**Extracted data:**
==========

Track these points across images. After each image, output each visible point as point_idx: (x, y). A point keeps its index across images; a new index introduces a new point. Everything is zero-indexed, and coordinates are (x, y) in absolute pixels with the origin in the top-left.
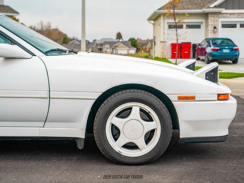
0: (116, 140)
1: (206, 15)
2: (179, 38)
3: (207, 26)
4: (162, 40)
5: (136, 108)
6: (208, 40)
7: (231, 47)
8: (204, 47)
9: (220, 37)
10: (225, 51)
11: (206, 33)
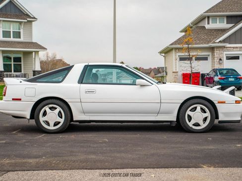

==========

**Activity:** Write out these records line for line, leaving the pictures out of your answer.

**Response to this task:**
Track these points across images. After each image, output each visible point as point_idx: (x, y). A point keeps its index across images; a new index introduces a new point. Everything is zero-indexed, and coordinates are (x, y) in absolute pixels with the origin in the top-left.
0: (116, 140)
1: (206, 15)
2: (179, 38)
3: (207, 26)
4: (162, 40)
5: (136, 108)
6: (208, 40)
7: (231, 47)
8: (204, 47)
9: (220, 37)
10: (225, 51)
11: (206, 33)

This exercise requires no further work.